[RECORDS SUPPLIED]

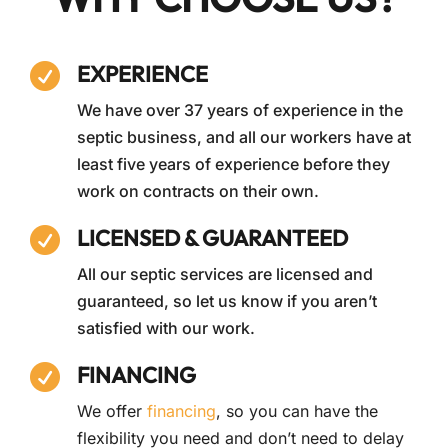
EXPERIENCE

We have over 37 years of experience in the
septic business, and all our workers have at
least five years of experience before they
work on contracts on their own.
LICENSED & GUARANTEED

All our septic services are licensed and
guaranteed, so let us know if you aren’t
satisfied with our work.
FINANCING

We offer
financing
, so you can have the
flexibility you need and don’t need to delay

[ACTIVITY]
One line above contains "LICENSED & GUARANTEED". Output that line and each one after it, word for word, and nothing else.

[EXPECTED ANSWER]
LICENSED & GUARANTEED

All our septic services are licensed and
guaranteed, so let us know if you aren’t
satisfied with our work.
FINANCING

We offer
financing
, so you can have the
flexibility you need and don’t need to delay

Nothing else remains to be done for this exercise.